The remaining specification in the fast_regex_pattern is (_.*):  an underscore followed by any number of other characters.
That specification is matched by "_little_lamb" after which the input_string ends, meeting the requirement that all input_string characters be accounted for.
So group-2 begins with "a_l" and includes all remaining characters in the input_string.  Thus the second field/column contains  "a_little_lamb".

Note that if the fast_regex_pattern had omitted the final asterisk, no results would be obtained:

 

0: jdbc:sqlstream:engine:> select t.r."COLUMN1", t.r."COLUMN2" from
. . . . . . . . . . . . .> (values (REGEX_LOG_PARSE('Mary_had_a_little_lamb', '(.*)_(._.*)_'))) t(r);
+----------+----------+
| COLUMN1  | COLUMN2  |
+----------+----------+
+----------+----------+
No rows selected

 

Why?  Because this fast_regex_pattern says the input string ends with an underscore with no characters after it.  So upon encountering the underscore after "little", the parser expects no more characters but instead finds there are more, which violates the first rule: All characters in that input string must be accounted for by the characters and scan groups defined in the fast_regex_pattern.

Further Examples

The next example uses a "+", which means repeat the last expression 1 or more times ("*" means 0 or more times).

*Information shown:*

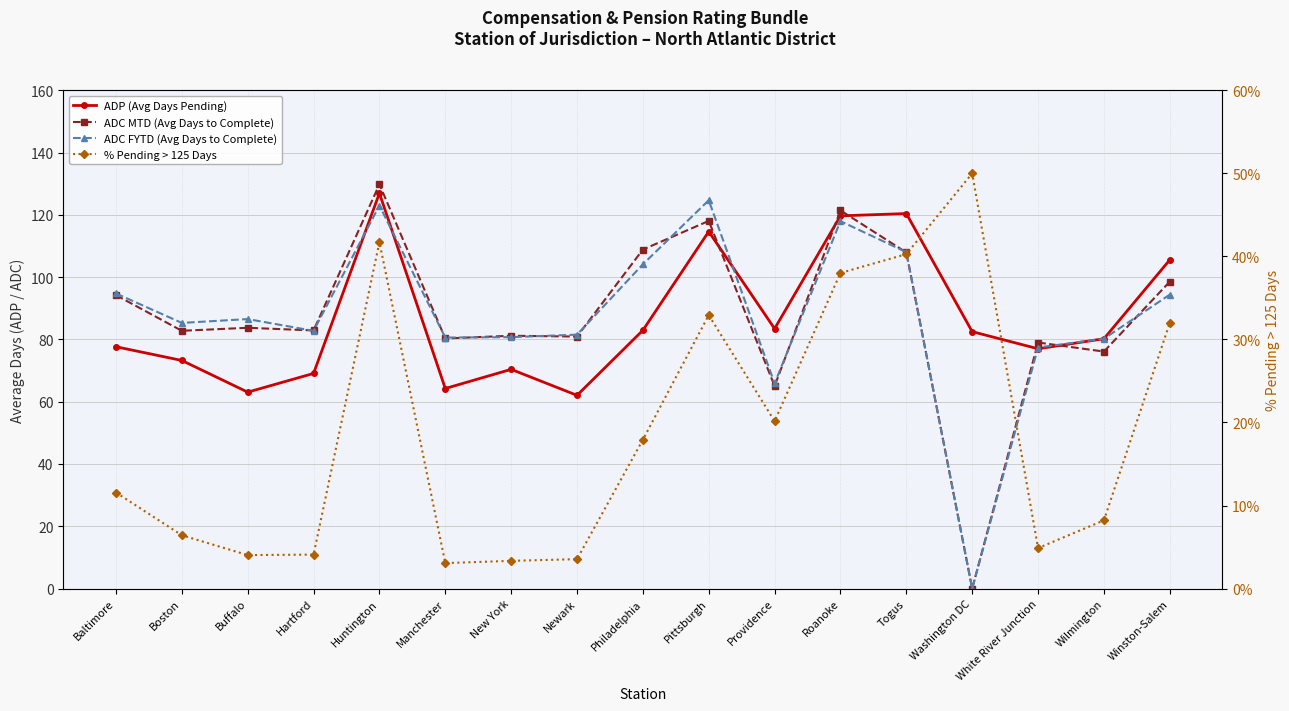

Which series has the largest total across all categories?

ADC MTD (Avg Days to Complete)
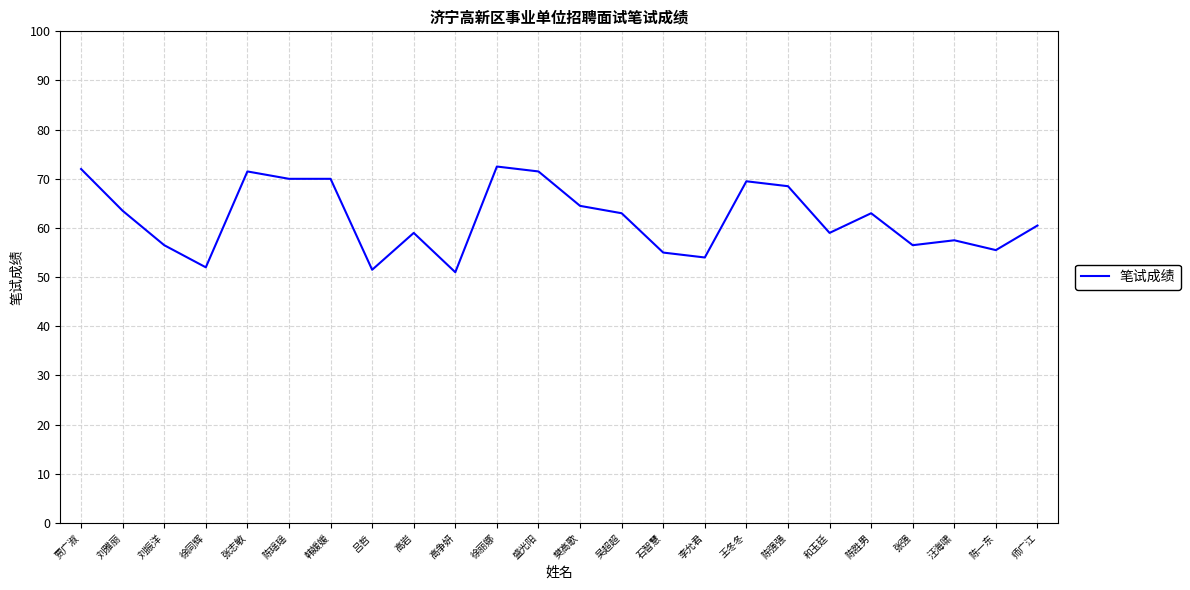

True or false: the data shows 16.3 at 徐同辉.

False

*Exercises to complete:*
A - Using the text on the fast_regex_pattern, decide whether each statement agrees with it: (i) the second field contains "a_little_lamb"; (ii) dropping the final asterisk from the pattern still returns a row; (iii) "*" means repeat the last expression 1 or more times. Answer yes or no for each, and quote the words of the text that decide it.
B - In the prose sentences of the text on the fast_regex_pattern, leaving out the query and its output, list each distinct string enclosed in double quotation marks.
C - Continue the text on the fast_regex_pattern from its last sentence.

*Activity answers:*
A -
(i) Yes: "Thus the second field/column contains  "a_little_lamb"."
(ii) No: "Note that if the fast_regex_pattern had omitted the final asterisk, no results would be obtained"
(iii) No: "("*" means 0 or more times)"

B - "_little_lamb", "a_l", "a_little_lamb", "little", "+", "*"

C -
A.  In this case, the longest prefix is the first underscore. The first field/column group will match on "Mary" and the second will not match.

0: jdbc:sqlstream:engine:> select t.r."COLUMN1", t.r."COLUMN2" from
. . . . . . . . . . . . .> (values (FAST_REGEX_LOG_PARSE('Mary_had_a_little_lamb', '(.*)_+(._.*)'))) t(r);
+----------+----------+
| COLUMN1  | COLUMN2  |
+----------+----------+
+----------+----------+
No rows selected
 
The above example returns no fields because the "+" required there be at least one more underscore-in-a-row; and the input_string does not have that.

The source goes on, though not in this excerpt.